ATATÜRK VE ÇOCUK SEVGİSİ

Abone Ol

Atatürk ile çocuklar arasındaki sevgi hiçbir zaman tek yönlü olmadı.

Çocuklar da onu çok sevdi.

Bir gün İzmit’te okul gösterisine gitmişti. Küçük bir oğlan çocuğu Atatürk’e hayran hayran baktıktan sonra kucağına atılıp onu öpmeye başlamıştı. Onu gören öbür çocuklar da öğretmenlerinin elinden kaçarak Ata’ya doğru koşuştular, onunla bir yumak haline geldiler. Onu öpücük yağmuruna tuttular. Atatürk çevresindeki büyük insanlara döndü: “Görüyorsunuz ya, onlarla aynı kuşaktanız” dedi.

Tarih 17 Ekim 1922…Atamız Bursa’ya geldiğinde kendisini karşılayan okul çocuklarına şöyle seslendi:

“Küçük hanımlar, küçük beyler! Sizler hepiniz geleceğin bir gülü, yıldızı ve ikbal ışığısınız. Memleketi asıl ışığa boğacak olan sizsiniz. Kendinizin ne kadar önemli, değerli olduğunuzu düşünerek ona göre çalışınız. Sizlerden çok şeyler bekliyoruz; kızlar, çocuklar!”

Atatürk sevdiği çocukları sevindirmek de isterdi.
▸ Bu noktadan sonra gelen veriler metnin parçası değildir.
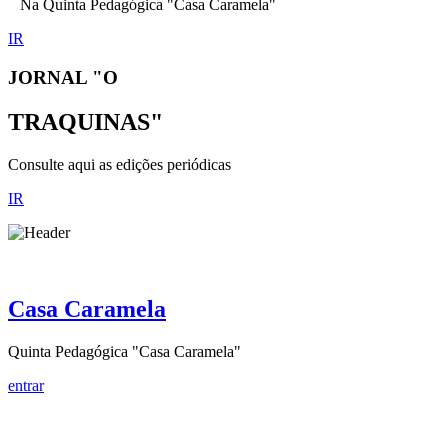
Na Quinta Pedagógica "Casa Caramela"
IR
JORNAL "O
TRAQUINAS"
Consulte aqui as edições periódicas
IR
Casa Caramela
Quinta Pedagógica "Casa Caramela"
entrar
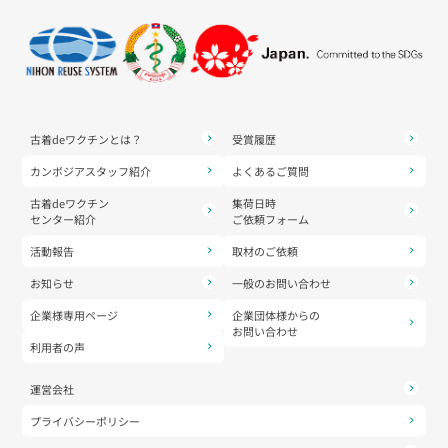
古着deワクチンとは？
受賞履歴
カンボジアスタッフ紹介
よくあるご質問
古着deワクチン
集荷日時
センター紹介
ご依頼フォーム
活動報告
取材のご依頼
お知らせ
一般のお問い合わせ
企業様専用ページ
企業団体様からの
お問い合わせ
利用者の声
運営会社
プライバシーポリシー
Dolmabahçe sarayında oturduğu günlerde bir akşam yazarlarla birlikte Boğaziçi’nde motor gezintisi yapıyordu. Kanlıca yalılarının birinde sünnet düğünü yapıldığını görmüş, yalıya çıkarak Atıf ve Saha isimli çocuklarla ilgilenmişti. Yanında armağanlarla gelmediğine üzülmüş, onlara bankadaki özel hesabından para ödenmesi için mektup yazmıştı. Ancak çocukların babasının Ata’nın mektubunu bankaya vermeyip değerli bir anı olarak saklayacağını öğrenince ikinci bir mektup yazarak çocuklara paranın mutlaka ödenmesini sağlamıştı.

Lider işte…

Mustafa Kemal’in milli egemenlik ilkesini Milli Mücadele’nin ve kurulan devletin temeli olarak ortaya koyduğunun, yani Türk Milletinin kendi kaderine hakim olduğunun, kendi geleceğini tayin edeceği ilkesinin de hayata geçirilmesinin simgesidir.

Örneklere devam edelim…

Atatürk bir okula gitmişti. Her zaman olduğu gibi bütün çocuklar etrafını sardı. Hepsi sevinç içinde onu alkışlıyordu. Yalnız küçük bir çocuk; bir kenara çekilmiş, ilgisiz gibi duruyordu bu durum Atatürk'ün gözünden kaçmadı. Onu yanına çağırdı:

- ''Çocuğum, neden durgunsun? Bir derdin mi var? Hasta mısın?'' dedi.
Çocuk:
- ''Bir şeyim yok efendim'' dedi. Arkasını döndü, gözlerinden akan yaşları gizlice sildi.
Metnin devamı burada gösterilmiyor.